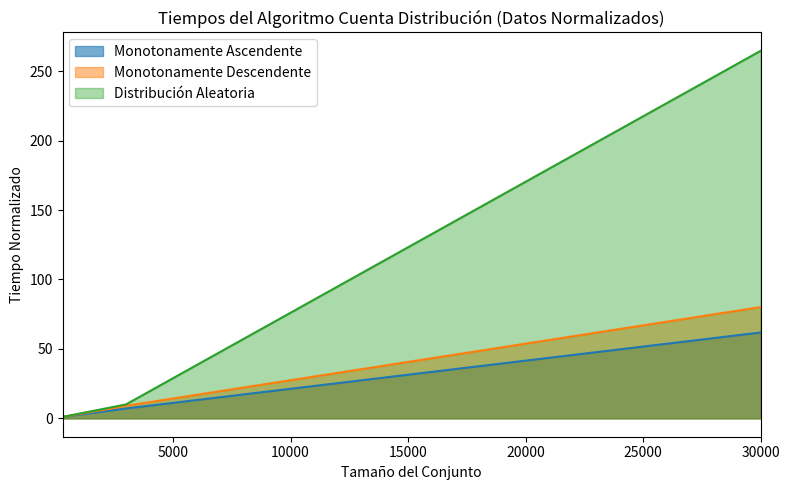

What is the total value across all series at 30000?

406.7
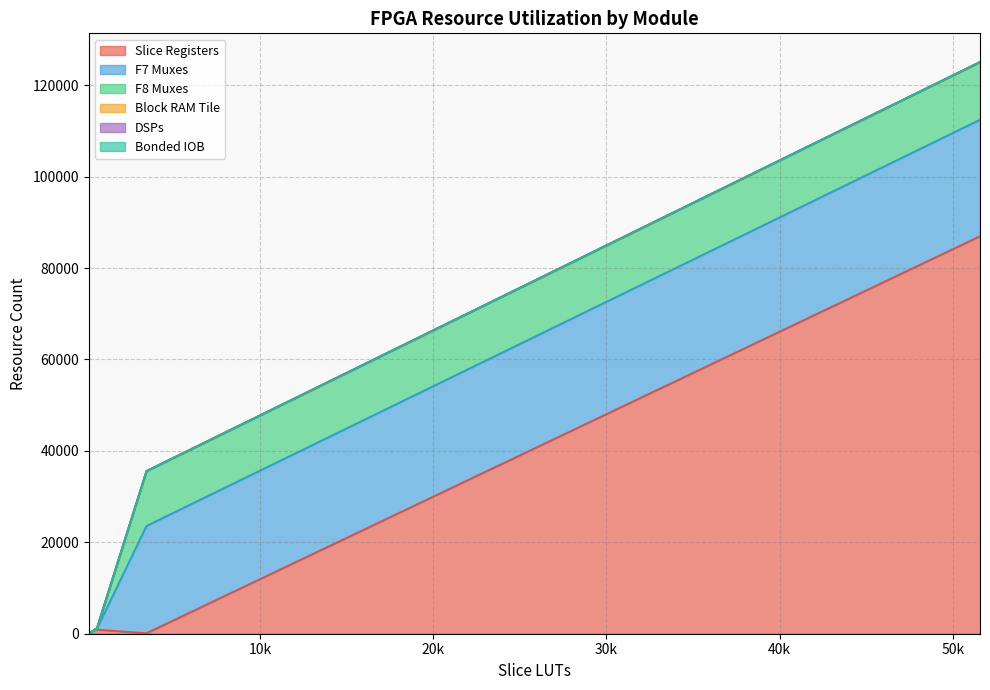

At how many categories does at least one series exceed 43959?

1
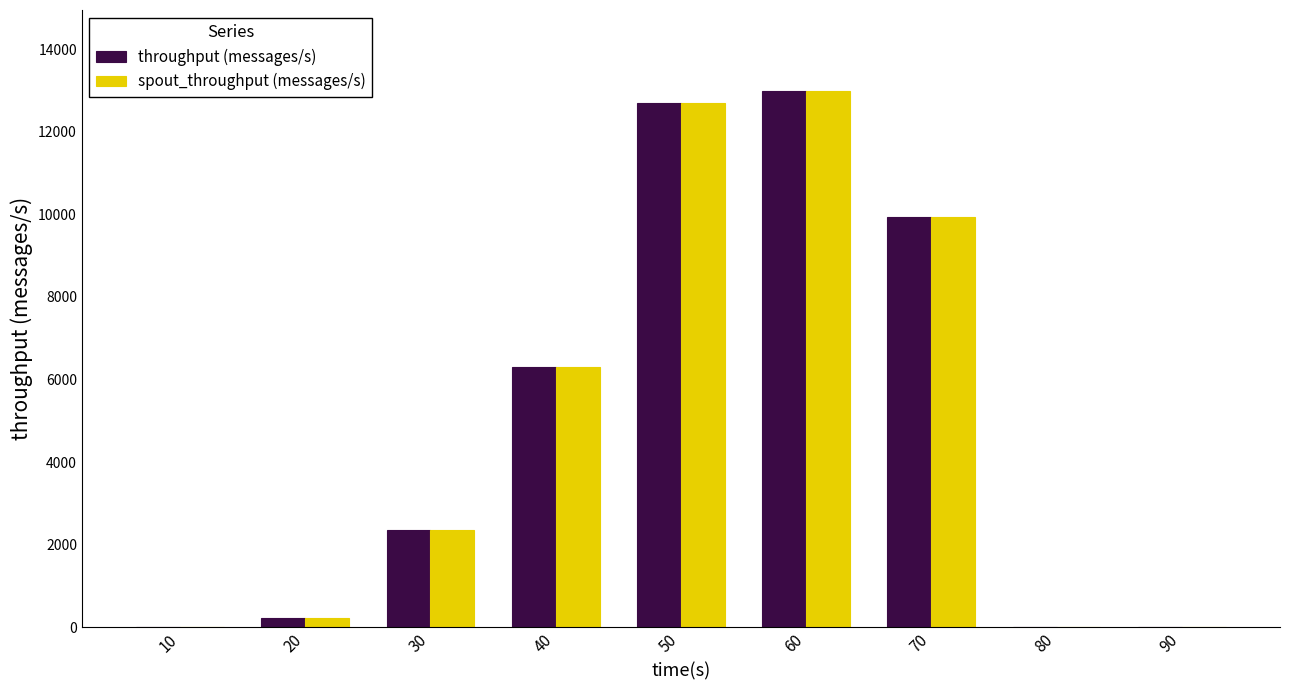

Reading left to right, list all the values displayed in this chart.

throughput (messages/s): 0	217	2364	6295	12684	12997	9934	0	0
spout_throughput (messages/s): 0	217	2364	6295	12684	12997	9934	0	0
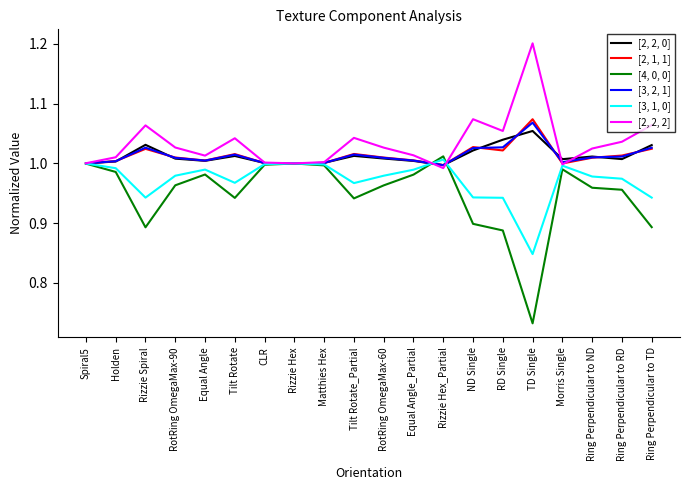

Which series has the widest spread of values?

[4, 0, 0]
+--
▶ Task to carry out
Gather every line of the entries above that contains the string "series", matching uppercase and lowercase letters exactly.

▶ Answer section
What is the total value across all series at 30000?
At how many categories does at least one series exceed 43959?
Which series has the widest spread of values?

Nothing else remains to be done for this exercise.